If you can't get enough of the Patriots and their recent Super Bowl win, "Belichick and Brady" is worth a read.

It was written by Michael Holley, a former Boston Globe sportswriter and current talk-show host, and released in October.

The text does not include the recent miracle win over the Falcons but there is plenty here for the New England fan.

Holley has covered the team since Brady arrived in 2000, and he chronicles the success of the pair with knowing detail.

Brady was famously drafted #199 - deep in the sixth round.

Holley reports he has always been a hard worker, has unusual anticipation and throwing ability, and has melded with coaches like few players have.

When starting quarterback Drew Bledsoe was injured in 2001, Brady got his chance.

He took over the starting job, and five Super Bowl victories have followed.

The recent overtime triumph over the Falcons suggests that he is the best quarterback ever.

Holley finds Belichick a more complex character.

The 65-year-old coach has created the "Patriot way," where players are good soldiers and hard workers. They don't talk back, they do what the coaches tell them and they keep quiet around the media.

They can be released without warning, something Holley alludes to on numerous occasions.

Belichick's career has accelerated like few others. He was a stellar defensive coach for the New York Giants for more than a decade before taking a head-coaching job in Cleveland.

The coach produced a mediocre record, and was fired after fans rebelled.

He surfaced in New England, and since Brady arrived has been the most successful coach in the NFL.

(An aside: I feel he would have been a mediocre coach without the legendary Brady, but who can tell now)?

Holley provides the inside scoop on many troubling Patriot moments: the defection of kicker Adam Vinatieri, the two Super Bowl losses to the Giants, the dismissal of popular receiver Wes Welker and the Spygate scandal that demonstrated the Patriots were stealing signs from the Jets.

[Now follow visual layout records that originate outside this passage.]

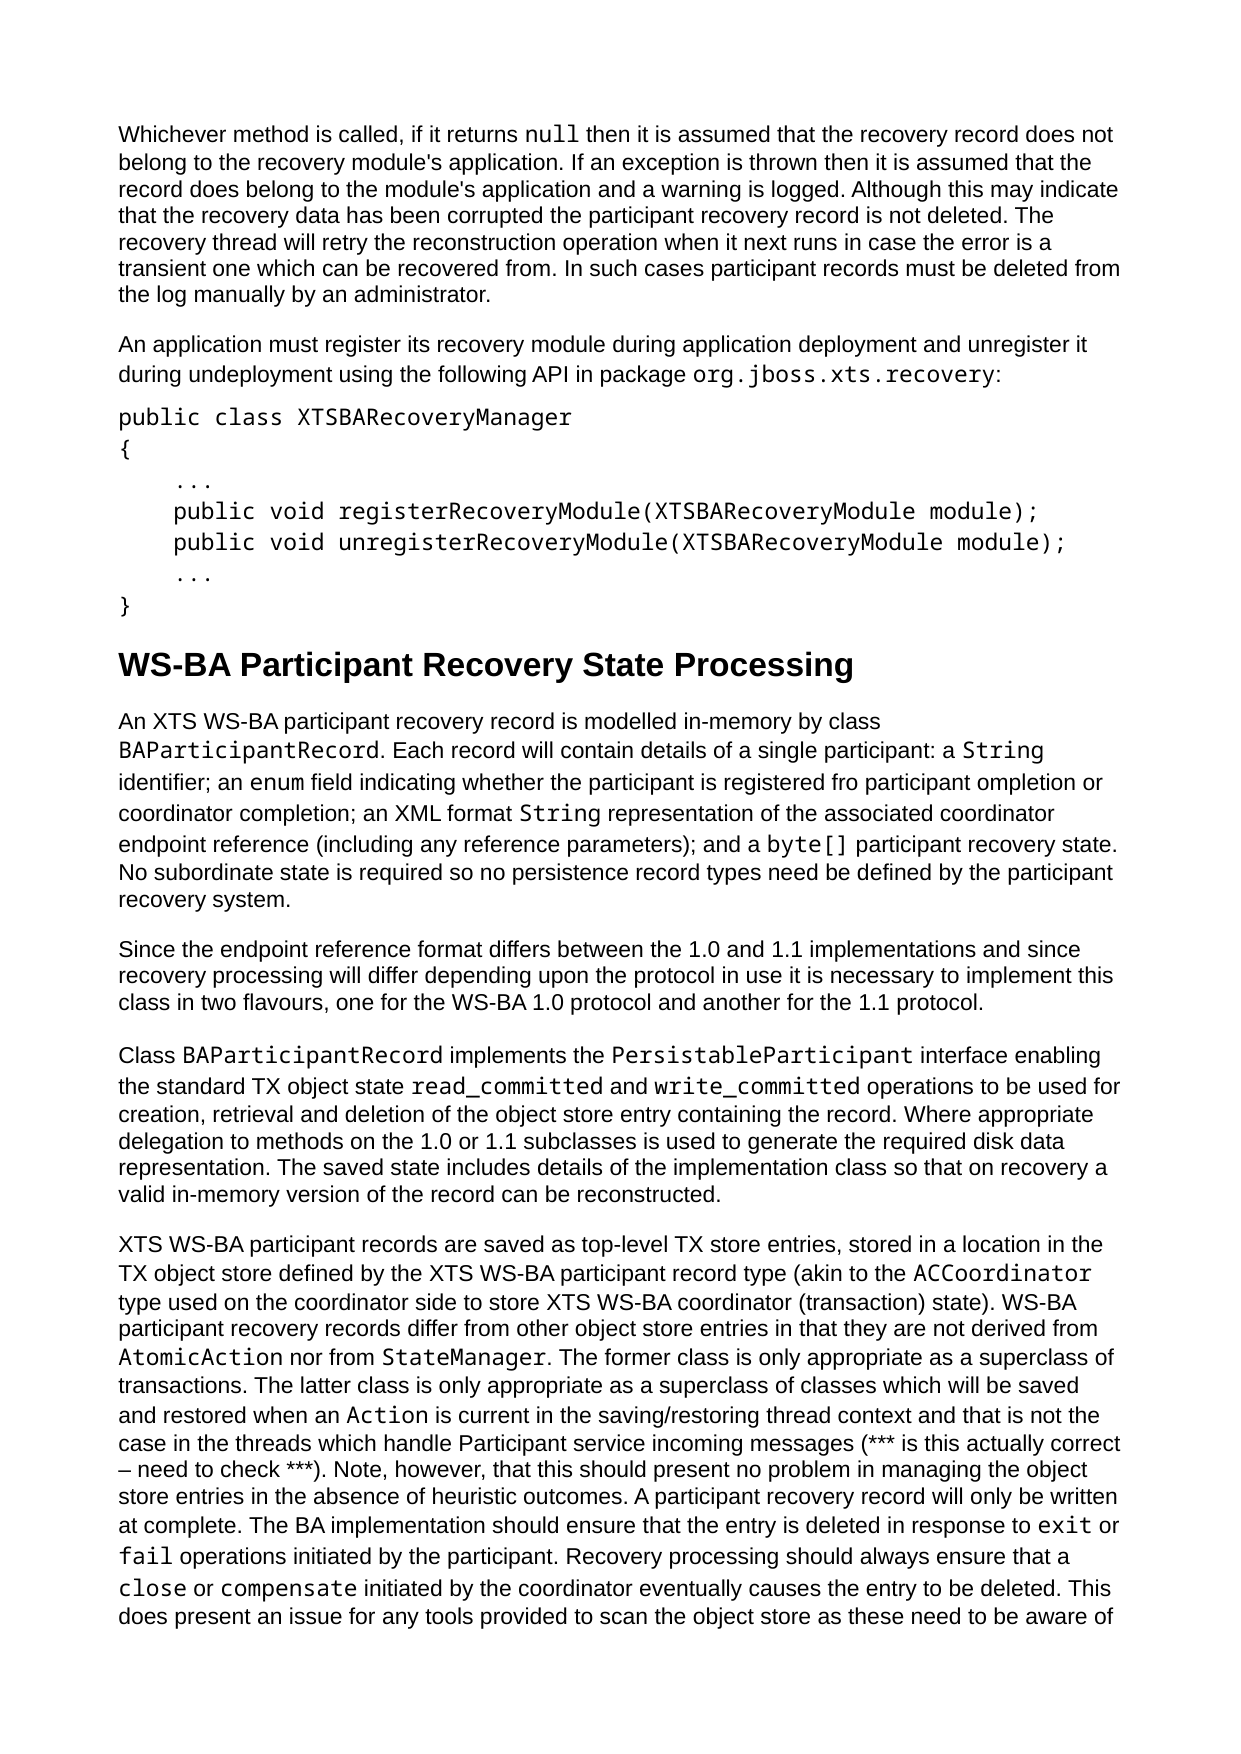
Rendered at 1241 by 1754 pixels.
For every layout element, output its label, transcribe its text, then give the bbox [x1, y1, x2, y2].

text { [118, 432, 1122, 463]
text ... [118, 557, 1122, 588]
text Whichever method is called, if it returns null then it is assumed that the recovery record does not belong to the recovery module's application. If an exception is thrown then it is assumed that the record does belong to the module's application and a warning is logged. Although this may indicate that the recovery data has been corrupted the participant recovery record is not deleted. The recovery thread will retry the reconstruction operation when it next runs in case the error is a transient one which can be recovered from. In such cases participant records must be deleted from the log manually by an administrator. [118, 118, 1122, 307]
text An application must register its recovery module during application deployment and unregister it during undeployment using the following API in package org.jboss.xts.recovery: [118, 331, 1122, 389]
text public void registerRecoveryModule(XTSBARecoveryModule module); [118, 495, 1122, 526]
text public class XTSBARecoveryManager [118, 401, 1122, 432]
text Class BAParticipantRecord implements the PersistableParticipant interface enabling the standard TX object state read_committed and write_committed operations to be used for creation, retrieval and deletion of the object store entry containing the record. Where appropriate delegation to methods on the 1.0 or 1.1 subclasses is used to generate the required disk data representation. The saved state includes details of the implementation class so that on recovery a valid in-memory version of the record can be reconstructed. [118, 1039, 1122, 1207]
subtitle WS-BA Participant Recovery State Processing [118, 645, 1122, 683]
text } [118, 588, 1122, 620]
text An XTS WS-BA participant recovery record is modelled in-memory by class BAParticipantRecord. Each record will contain details of a single participant: a String identifier; an enum field indicating whether the participant is registered fro participant ompletion or coordinator completion; an XML format String representation of the associated coordinator endpoint reference (including any reference parameters); and a byte[] participant recovery state. No subordinate state is required so no persistence record types need be defined by the participant recovery system. [118, 708, 1122, 912]
text XTS WS-BA participant records are saved as top-level TX store entries, stored in a location in the TX object store defined by the XTS WS-BA participant record type (akin to the ACCoordinator type used on the coordinator side to store XTS WS-BA coordinator (transaction) state). WS-BA participant recovery records differ from other object store entries in that they are not derived from AtomicAction nor from StateManager. The former class is only appropriate as a superclass of transactions. The latter class is only appropriate as a superclass of classes which will be saved and restored when an Action is current in the saving/restoring thread context and that is not the case in the threads which handle Participant service incoming messages (*** is this actually correct – need to check ***). Note, however, that this should present no problem in managing the object store entries in the absence of heuristic outcomes. A participant recovery record will only be written at complete. The BA implementation should ensure that the entry is deleted in response to exit or fail operations initiated by the participant. Recovery processing should always ensure that a close or compensate initiated by the coordinator eventually causes the entry to be deleted. This does present an issue for any tools provided to scan the object store as these need to be aware of [118, 1231, 1122, 1629]
text public void unregisterRecoveryModule(XTSBARecoveryModule module); [118, 526, 1122, 557]
text ... [118, 463, 1122, 495]
text Since the endpoint reference format differs between the 1.0 and 1.1 implementations and since recovery processing will differ depending upon the protocol in use it is necessary to implement this class in two flavours, one for the WS-BA 1.0 protocol and another for the 1.1 protocol. [118, 936, 1122, 1015]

Probably the most outrageous incident was the murder arrest of tight end Aaron Hernandez. This ranks as one of Belichick's major mistakes, as Holley goes into detail about how the Patriots' research team (reluctantly) said he was worth drafting.

Hernandez played will initially, and his contract was extended.

And then he was arrested for murder.

In this entertaining book, Holley knows where the bodies are buried - and he has the stats to back up his words.

He has countless quotes from Belichick and Brady - and that's what people will want to hear.